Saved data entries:
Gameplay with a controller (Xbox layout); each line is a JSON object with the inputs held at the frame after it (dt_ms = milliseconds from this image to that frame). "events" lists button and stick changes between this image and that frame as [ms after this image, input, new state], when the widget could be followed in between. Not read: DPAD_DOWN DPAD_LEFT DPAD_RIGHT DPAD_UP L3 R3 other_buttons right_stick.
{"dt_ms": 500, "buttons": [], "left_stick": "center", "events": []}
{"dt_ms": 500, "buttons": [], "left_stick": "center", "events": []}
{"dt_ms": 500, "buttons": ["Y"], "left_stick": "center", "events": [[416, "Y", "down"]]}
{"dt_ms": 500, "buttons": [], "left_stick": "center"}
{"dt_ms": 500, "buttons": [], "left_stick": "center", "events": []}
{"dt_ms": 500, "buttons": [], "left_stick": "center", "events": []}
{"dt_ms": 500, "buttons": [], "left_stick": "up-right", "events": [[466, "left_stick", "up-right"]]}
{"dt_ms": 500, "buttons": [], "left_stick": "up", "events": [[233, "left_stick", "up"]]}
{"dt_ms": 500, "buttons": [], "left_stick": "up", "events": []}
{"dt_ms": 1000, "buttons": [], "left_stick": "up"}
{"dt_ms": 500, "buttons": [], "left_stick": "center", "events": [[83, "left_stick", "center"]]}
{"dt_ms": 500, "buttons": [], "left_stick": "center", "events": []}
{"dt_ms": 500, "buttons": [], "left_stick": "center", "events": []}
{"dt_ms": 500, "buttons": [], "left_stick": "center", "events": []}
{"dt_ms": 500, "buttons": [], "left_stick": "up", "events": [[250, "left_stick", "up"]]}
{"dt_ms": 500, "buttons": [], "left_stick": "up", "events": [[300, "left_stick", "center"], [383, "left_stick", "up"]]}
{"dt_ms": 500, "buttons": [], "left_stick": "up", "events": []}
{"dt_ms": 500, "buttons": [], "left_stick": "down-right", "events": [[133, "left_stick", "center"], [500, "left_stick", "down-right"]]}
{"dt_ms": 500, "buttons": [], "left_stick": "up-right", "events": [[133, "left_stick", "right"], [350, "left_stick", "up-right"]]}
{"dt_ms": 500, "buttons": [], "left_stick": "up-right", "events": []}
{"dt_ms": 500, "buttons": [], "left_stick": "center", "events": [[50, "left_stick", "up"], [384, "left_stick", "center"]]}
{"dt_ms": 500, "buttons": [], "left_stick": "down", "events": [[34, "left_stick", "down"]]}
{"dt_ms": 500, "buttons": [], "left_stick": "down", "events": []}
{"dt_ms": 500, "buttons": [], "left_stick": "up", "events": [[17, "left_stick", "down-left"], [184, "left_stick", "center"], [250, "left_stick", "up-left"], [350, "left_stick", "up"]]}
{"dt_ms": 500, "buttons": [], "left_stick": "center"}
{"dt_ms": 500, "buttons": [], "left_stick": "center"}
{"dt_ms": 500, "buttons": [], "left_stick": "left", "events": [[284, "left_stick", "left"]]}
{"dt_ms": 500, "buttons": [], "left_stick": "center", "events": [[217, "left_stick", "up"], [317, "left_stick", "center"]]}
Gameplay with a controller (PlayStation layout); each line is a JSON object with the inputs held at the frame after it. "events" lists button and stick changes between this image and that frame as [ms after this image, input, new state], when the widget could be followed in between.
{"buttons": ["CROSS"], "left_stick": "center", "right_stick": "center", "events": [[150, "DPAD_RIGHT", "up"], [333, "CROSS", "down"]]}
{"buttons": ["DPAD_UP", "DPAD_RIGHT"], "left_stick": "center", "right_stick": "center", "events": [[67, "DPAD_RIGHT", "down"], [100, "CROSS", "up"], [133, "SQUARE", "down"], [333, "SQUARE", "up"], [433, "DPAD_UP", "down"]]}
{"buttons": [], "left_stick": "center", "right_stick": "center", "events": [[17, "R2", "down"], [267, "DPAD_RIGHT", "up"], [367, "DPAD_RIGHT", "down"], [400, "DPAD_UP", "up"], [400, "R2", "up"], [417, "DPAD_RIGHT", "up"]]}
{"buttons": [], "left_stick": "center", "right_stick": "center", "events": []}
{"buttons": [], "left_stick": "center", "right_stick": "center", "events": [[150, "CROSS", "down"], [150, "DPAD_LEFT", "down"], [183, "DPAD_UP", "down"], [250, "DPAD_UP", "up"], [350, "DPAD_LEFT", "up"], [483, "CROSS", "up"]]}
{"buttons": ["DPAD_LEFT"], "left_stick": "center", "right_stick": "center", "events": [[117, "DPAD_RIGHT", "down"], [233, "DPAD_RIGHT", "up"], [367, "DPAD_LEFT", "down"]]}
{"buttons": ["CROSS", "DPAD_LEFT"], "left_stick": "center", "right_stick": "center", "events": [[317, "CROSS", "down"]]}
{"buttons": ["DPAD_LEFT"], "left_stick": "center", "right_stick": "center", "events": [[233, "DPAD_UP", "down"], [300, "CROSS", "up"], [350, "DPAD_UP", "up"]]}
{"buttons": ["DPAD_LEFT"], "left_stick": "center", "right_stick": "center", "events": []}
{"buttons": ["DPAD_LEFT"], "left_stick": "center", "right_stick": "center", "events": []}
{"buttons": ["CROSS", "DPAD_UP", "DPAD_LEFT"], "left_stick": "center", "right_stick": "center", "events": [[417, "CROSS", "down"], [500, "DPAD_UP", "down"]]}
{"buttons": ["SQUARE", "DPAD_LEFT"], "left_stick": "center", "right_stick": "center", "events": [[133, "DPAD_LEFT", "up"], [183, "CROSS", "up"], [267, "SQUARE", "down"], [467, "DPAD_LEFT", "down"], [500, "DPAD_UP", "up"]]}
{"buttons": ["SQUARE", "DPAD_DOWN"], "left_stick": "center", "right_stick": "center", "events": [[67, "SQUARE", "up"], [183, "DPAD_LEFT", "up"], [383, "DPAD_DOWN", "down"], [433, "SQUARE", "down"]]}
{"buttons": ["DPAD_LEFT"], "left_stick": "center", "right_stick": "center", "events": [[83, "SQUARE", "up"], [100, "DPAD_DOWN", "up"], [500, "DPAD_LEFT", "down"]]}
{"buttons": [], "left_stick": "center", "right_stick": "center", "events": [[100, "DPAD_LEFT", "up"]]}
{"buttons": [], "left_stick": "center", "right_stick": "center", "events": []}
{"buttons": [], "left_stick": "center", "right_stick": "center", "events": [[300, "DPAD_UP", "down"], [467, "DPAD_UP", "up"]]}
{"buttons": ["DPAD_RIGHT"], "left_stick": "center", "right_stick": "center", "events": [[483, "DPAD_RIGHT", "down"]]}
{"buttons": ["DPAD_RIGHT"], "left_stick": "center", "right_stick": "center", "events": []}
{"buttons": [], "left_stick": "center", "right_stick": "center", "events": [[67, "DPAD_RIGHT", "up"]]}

ABOUT THIS TASK: Exact copies of every record above are required.

SOLUTION BELOW:
Gameplay with a controller (Xbox layout); each line is a JSON object with the inputs held at the frame after it (dt_ms = milliseconds from this image to that frame). "events" lists button and stick changes between this image and that frame as [ms after this image, input, new state], when the widget could be followed in between. Not read: DPAD_DOWN DPAD_LEFT DPAD_RIGHT DPAD_UP L3 R3 other_buttons right_stick.
{"dt_ms": 500, "buttons": [], "left_stick": "center", "events": []}
{"dt_ms": 500, "buttons": [], "left_stick": "center", "events": []}
{"dt_ms": 500, "buttons": ["Y"], "left_stick": "center", "events": [[416, "Y", "down"]]}
{"dt_ms": 500, "buttons": [], "left_stick": "center"}
{"dt_ms": 500, "buttons": [], "left_stick": "center", "events": []}
{"dt_ms": 500, "buttons": [], "left_stick": "center", "events": []}
{"dt_ms": 500, "buttons": [], "left_stick": "up-right", "events": [[466, "left_stick", "up-right"]]}
{"dt_ms": 500, "buttons": [], "left_stick": "up", "events": [[233, "left_stick", "up"]]}
{"dt_ms": 500, "buttons": [], "left_stick": "up", "events": []}
{"dt_ms": 1000, "buttons": [], "left_stick": "up"}
{"dt_ms": 500, "buttons": [], "left_stick": "center", "events": [[83, "left_stick", "center"]]}
{"dt_ms": 500, "buttons": [], "left_stick": "center", "events": []}
{"dt_ms": 500, "buttons": [], "left_stick": "center", "events": []}
{"dt_ms": 500, "buttons": [], "left_stick": "center", "events": []}
{"dt_ms": 500, "buttons": [], "left_stick": "up", "events": [[250, "left_stick", "up"]]}
{"dt_ms": 500, "buttons": [], "left_stick": "up", "events": [[300, "left_stick", "center"], [383, "left_stick", "up"]]}
{"dt_ms": 500, "buttons": [], "left_stick": "up", "events": []}
{"dt_ms": 500, "buttons": [], "left_stick": "down-right", "events": [[133, "left_stick", "center"], [500, "left_stick", "down-right"]]}
{"dt_ms": 500, "buttons": [], "left_stick": "up-right", "events": [[133, "left_stick", "right"], [350, "left_stick", "up-right"]]}
{"dt_ms": 500, "buttons": [], "left_stick": "up-right", "events": []}
{"dt_ms": 500, "buttons": [], "left_stick": "center", "events": [[50, "left_stick", "up"], [384, "left_stick", "center"]]}
{"dt_ms": 500, "buttons": [], "left_stick": "down", "events": [[34, "left_stick", "down"]]}
{"dt_ms": 500, "buttons": [], "left_stick": "down", "events": []}
{"dt_ms": 500, "buttons": [], "left_stick": "up", "events": [[17, "left_stick", "down-left"], [184, "left_stick", "center"], [250, "left_stick", "up-left"], [350, "left_stick", "up"]]}
{"dt_ms": 500, "buttons": [], "left_stick": "center"}
{"dt_ms": 500, "buttons": [], "left_stick": "center"}
{"dt_ms": 500, "buttons": [], "left_stick": "left", "events": [[284, "left_stick", "left"]]}
{"dt_ms": 500, "buttons": [], "left_stick": "center", "events": [[217, "left_stick", "up"], [317, "left_stick", "center"]]}
Gameplay with a controller (PlayStation layout); each line is a JSON object with the inputs held at the frame after it. "events" lists button and stick changes between this image and that frame as [ms after this image, input, new state], when the widget could be followed in between.
{"buttons": ["CROSS"], "left_stick": "center", "right_stick": "center", "events": [[150, "DPAD_RIGHT", "up"], [333, "CROSS", "down"]]}
{"buttons": ["DPAD_UP", "DPAD_RIGHT"], "left_stick": "center", "right_stick": "center", "events": [[67, "DPAD_RIGHT", "down"], [100, "CROSS", "up"], [133, "SQUARE", "down"], [333, "SQUARE", "up"], [433, "DPAD_UP", "down"]]}
{"buttons": [], "left_stick": "center", "right_stick": "center", "events": [[17, "R2", "down"], [267, "DPAD_RIGHT", "up"], [367, "DPAD_RIGHT", "down"], [400, "DPAD_UP", "up"], [400, "R2", "up"], [417, "DPAD_RIGHT", "up"]]}
{"buttons": [], "left_stick": "center", "right_stick": "center", "events": []}
{"buttons": [], "left_stick": "center", "right_stick": "center", "events": [[150, "CROSS", "down"], [150, "DPAD_LEFT", "down"], [183, "DPAD_UP", "down"], [250, "DPAD_UP", "up"], [350, "DPAD_LEFT", "up"], [483, "CROSS", "up"]]}
{"buttons": ["DPAD_LEFT"], "left_stick": "center", "right_stick": "center", "events": [[117, "DPAD_RIGHT", "down"], [233, "DPAD_RIGHT", "up"], [367, "DPAD_LEFT", "down"]]}
{"buttons": ["CROSS", "DPAD_LEFT"], "left_stick": "center", "right_stick": "center", "events": [[317, "CROSS", "down"]]}
{"buttons": ["DPAD_LEFT"], "left_stick": "center", "right_stick": "center", "events": [[233, "DPAD_UP", "down"], [300, "CROSS", "up"], [350, "DPAD_UP", "up"]]}
{"buttons": ["DPAD_LEFT"], "left_stick": "center", "right_stick": "center", "events": []}
{"buttons": ["DPAD_LEFT"], "left_stick": "center", "right_stick": "center", "events": []}
{"buttons": ["CROSS", "DPAD_UP", "DPAD_LEFT"], "left_stick": "center", "right_stick": "center", "events": [[417, "CROSS", "down"], [500, "DPAD_UP", "down"]]}
{"buttons": ["SQUARE", "DPAD_LEFT"], "left_stick": "center", "right_stick": "center", "events": [[133, "DPAD_LEFT", "up"], [183, "CROSS", "up"], [267, "SQUARE", "down"], [467, "DPAD_LEFT", "down"], [500, "DPAD_UP", "up"]]}
{"buttons": ["SQUARE", "DPAD_DOWN"], "left_stick": "center", "right_stick": "center", "events": [[67, "SQUARE", "up"], [183, "DPAD_LEFT", "up"], [383, "DPAD_DOWN", "down"], [433, "SQUARE", "down"]]}
{"buttons": ["DPAD_LEFT"], "left_stick": "center", "right_stick": "center", "events": [[83, "SQUARE", "up"], [100, "DPAD_DOWN", "up"], [500, "DPAD_LEFT", "down"]]}
{"buttons": [], "left_stick": "center", "right_stick": "center", "events": [[100, "DPAD_LEFT", "up"]]}
{"buttons": [], "left_stick": "center", "right_stick": "center", "events": []}
{"buttons": [], "left_stick": "center", "right_stick": "center", "events": [[300, "DPAD_UP", "down"], [467, "DPAD_UP", "up"]]}
{"buttons": ["DPAD_RIGHT"], "left_stick": "center", "right_stick": "center", "events": [[483, "DPAD_RIGHT", "down"]]}
{"buttons": ["DPAD_RIGHT"], "left_stick": "center", "right_stick": "center", "events": []}
{"buttons": [], "left_stick": "center", "right_stick": "center", "events": [[67, "DPAD_RIGHT", "up"]]}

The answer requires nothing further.